Jane is currently at work on a manuscript about how marginalized communities in the U.S. during the Progressive Era and beyond combined editorial work, collecting practices, and geographical mobility to harness literary culture to develop new approaches to activism. She is also completing a collection of essays. Her scholarly work has appeared or is forthcoming in American Quarterly, American Periodicals, and Discourse, among others.
She is also a cultural critic whose articles and criticism have appeared in the Atlantic, Virginia Quarterly Review, Vox, The Week, TIME, Pacific Standard, Slate, and other publications. In 2013, she co-founded The Brooklyn Quarterly, a digital magazine of literature and public ideas which has published issues on social entrepreneurship, cultures of translation and cities and urban space, among others, and has featured the work of writers, artists, and others for whom civic engagement and cultural expression are linked.
She has an AB in English, creative writing, and the study of women and gender from Princeton University. She also has MFA and MA degrees from Columbia University and the University of Virginia, respectively, and a PhD in English from New York University.

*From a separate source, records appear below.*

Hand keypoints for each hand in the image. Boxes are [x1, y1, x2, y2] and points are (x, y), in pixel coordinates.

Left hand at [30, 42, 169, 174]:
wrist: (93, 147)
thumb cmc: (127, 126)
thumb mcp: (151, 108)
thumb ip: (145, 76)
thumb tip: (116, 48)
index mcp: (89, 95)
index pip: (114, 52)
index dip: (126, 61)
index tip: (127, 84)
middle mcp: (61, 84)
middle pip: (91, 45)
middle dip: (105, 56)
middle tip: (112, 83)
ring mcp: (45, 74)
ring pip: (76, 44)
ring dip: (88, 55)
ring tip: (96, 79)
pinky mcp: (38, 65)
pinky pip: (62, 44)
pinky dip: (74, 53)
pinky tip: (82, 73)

From 2009 to 2012 she was a program associate for a collaboration between New York University and the Schomburg Center for Research in Black Culture and was a convener for the Colloquium in American Literature and Culture and the Workshop in Archival Practice (which she founded). She has taught a wide range of courses in American literature and culture and African American literary history and was the academic coordinator for NYU's Leadership Alliance Mellon Initiative Program in 2013 and 2014.
She was born and raised in Memphis, Tennessee and currently resides in Washington, DC.